-- Opening Marker --

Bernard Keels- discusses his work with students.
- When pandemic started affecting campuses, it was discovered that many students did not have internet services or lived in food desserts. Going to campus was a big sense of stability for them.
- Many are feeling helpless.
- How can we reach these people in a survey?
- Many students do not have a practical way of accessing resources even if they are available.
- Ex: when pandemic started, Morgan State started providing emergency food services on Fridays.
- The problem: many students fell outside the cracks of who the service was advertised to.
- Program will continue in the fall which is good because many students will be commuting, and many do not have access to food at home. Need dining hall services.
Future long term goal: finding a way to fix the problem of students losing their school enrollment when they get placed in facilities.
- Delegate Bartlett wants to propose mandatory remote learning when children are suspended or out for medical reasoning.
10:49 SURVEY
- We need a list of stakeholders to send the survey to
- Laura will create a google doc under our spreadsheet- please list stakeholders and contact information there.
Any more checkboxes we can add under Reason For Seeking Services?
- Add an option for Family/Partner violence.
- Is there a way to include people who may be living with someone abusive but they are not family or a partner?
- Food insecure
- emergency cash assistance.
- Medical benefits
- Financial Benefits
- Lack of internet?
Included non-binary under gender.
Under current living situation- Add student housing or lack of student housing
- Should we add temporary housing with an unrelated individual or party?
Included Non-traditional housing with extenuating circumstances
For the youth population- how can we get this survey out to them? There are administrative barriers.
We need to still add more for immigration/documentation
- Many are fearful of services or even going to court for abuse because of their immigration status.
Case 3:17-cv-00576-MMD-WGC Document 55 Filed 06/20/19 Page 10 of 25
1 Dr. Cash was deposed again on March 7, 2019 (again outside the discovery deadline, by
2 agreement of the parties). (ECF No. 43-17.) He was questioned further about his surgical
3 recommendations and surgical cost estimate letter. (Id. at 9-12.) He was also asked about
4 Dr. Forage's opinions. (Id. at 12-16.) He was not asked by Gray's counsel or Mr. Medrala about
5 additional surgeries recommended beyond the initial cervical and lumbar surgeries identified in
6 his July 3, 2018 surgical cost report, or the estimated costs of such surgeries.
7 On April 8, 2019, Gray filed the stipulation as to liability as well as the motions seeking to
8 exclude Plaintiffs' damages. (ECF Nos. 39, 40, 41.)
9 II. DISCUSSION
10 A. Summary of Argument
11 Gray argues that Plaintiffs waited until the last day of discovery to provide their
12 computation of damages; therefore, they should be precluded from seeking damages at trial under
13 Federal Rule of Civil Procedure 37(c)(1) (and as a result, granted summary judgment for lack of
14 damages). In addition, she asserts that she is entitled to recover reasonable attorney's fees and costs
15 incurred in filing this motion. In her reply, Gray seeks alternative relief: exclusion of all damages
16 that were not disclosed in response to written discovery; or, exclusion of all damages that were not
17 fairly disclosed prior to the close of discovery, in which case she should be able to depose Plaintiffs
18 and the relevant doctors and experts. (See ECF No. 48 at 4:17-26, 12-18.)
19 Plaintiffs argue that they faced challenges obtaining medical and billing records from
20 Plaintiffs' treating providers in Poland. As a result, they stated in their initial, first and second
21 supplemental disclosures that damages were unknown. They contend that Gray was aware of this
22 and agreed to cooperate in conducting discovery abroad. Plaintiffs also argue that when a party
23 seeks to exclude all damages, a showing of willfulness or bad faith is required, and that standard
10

-- Closing Marker --

An exact copy of the data is needed.

Task answer =
Bernard Keels- discusses his work with students.
- When pandemic started affecting campuses, it was discovered that many students did not have internet services or lived in food desserts. Going to campus was a big sense of stability for them.
- Many are feeling helpless.
- How can we reach these people in a survey?
- Many students do not have a practical way of accessing resources even if they are available.
- Ex: when pandemic started, Morgan State started providing emergency food services on Fridays.
- The problem: many students fell outside the cracks of who the service was advertised to.
- Program will continue in the fall which is good because many students will be commuting, and many do not have access to food at home. Need dining hall services.
Future long term goal: finding a way to fix the problem of students losing their school enrollment when they get placed in facilities.
- Delegate Bartlett wants to propose mandatory remote learning when children are suspended or out for medical reasoning.
10:49 SURVEY
- We need a list of stakeholders to send the survey to
- Laura will create a google doc under our spreadsheet- please list stakeholders and contact information there.
Any more checkboxes we can add under Reason For Seeking Services?
- Add an option for Family/Partner violence.
- Is there a way to include people who may be living with someone abusive but they are not family or a partner?
- Food insecure
- emergency cash assistance.
- Medical benefits
- Financial Benefits
- Lack of internet?
Included non-binary under gender.
Under current living situation- Add student housing or lack of student housing
- Should we add temporary housing with an unrelated individual or party?
Included Non-traditional housing with extenuating circumstances
For the youth population- how can we get this survey out to them? There are administrative barriers.
We need to still add more for immigration/documentation
- Many are fearful of services or even going to court for abuse because of their immigration status.
Case 3:17-cv-00576-MMD-WGC Document 55 Filed 06/20/19 Page 10 of 25
1 Dr. Cash was deposed again on March 7, 2019 (again outside the discovery deadline, by
2 agreement of the parties). (ECF No. 43-17.) He was questioned further about his surgical
3 recommendations and surgical cost estimate letter. (Id. at 9-12.) He was also asked about
4 Dr. Forage's opinions. (Id. at 12-16.) He was not asked by Gray's counsel or Mr. Medrala about
5 additional surgeries recommended beyond the initial cervical and lumbar surgeries identified in
6 his July 3, 2018 surgical cost report, or the estimated costs of such surgeries.
7 On April 8, 2019, Gray filed the stipulation as to liability as well as the motions seeking to
8 exclude Plaintiffs' damages. (ECF Nos. 39, 40, 41.)
9 II. DISCUSSION
10 A. Summary of Argument
11 Gray argues that Plaintiffs waited until the last day of discovery to provide their
12 computation of damages; therefore, they should be precluded from seeking damages at trial under
13 Federal Rule of Civil Procedure 37(c)(1) (and as a result, granted summary judgment for lack of
14 damages). In addition, she asserts that she is entitled to recover reasonable attorney's fees and costs
15 incurred in filing this motion. In her reply, Gray seeks alternative relief: exclusion of all damages
16 that were not disclosed in response to written discovery; or, exclusion of all damages that were not
17 fairly disclosed prior to the close of discovery, in which case she should be able to depose Plaintiffs
18 and the relevant doctors and experts. (See ECF No. 48 at 4:17-26, 12-18.)
19 Plaintiffs argue that they faced challenges obtaining medical and billing records from
20 Plaintiffs' treating providers in Poland. As a result, they stated in their initial, first and second
21 supplemental disclosures that damages were unknown. They contend that Gray was aware of this
22 and agreed to cooperate in conducting discovery abroad. Plaintiffs also argue that when a party
23 seeks to exclude all damages, a showing of willfulness or bad faith is required, and that standard
10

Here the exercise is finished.